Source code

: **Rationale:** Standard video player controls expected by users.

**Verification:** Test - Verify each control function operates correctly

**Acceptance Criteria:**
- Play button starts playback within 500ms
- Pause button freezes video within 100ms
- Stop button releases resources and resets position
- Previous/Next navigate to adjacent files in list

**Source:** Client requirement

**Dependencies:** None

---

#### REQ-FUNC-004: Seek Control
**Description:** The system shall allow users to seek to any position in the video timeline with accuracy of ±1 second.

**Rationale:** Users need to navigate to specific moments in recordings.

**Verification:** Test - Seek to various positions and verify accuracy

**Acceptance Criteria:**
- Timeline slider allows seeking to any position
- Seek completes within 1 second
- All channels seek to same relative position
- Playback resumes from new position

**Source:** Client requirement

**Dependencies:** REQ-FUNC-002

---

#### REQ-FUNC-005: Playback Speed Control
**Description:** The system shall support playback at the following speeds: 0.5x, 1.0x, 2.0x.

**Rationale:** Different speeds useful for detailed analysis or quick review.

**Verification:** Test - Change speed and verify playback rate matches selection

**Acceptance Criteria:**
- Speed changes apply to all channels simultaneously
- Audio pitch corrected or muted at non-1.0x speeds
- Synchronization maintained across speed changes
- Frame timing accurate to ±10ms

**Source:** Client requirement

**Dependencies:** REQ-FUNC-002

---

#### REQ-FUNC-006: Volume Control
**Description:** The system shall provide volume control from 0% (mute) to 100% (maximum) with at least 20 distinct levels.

Activity —
Beginning at the top of the records above, transcribe each line exactly up to and including the line that holds "- Stop button".

Task answer —
Source code

: **Rationale:** Standard video player controls expected by users.

**Verification:** Test - Verify each control function operates correctly

**Acceptance Criteria:**
- Play button starts playback within 500ms
- Pause button freezes video within 100ms
- Stop button releases resources and resets position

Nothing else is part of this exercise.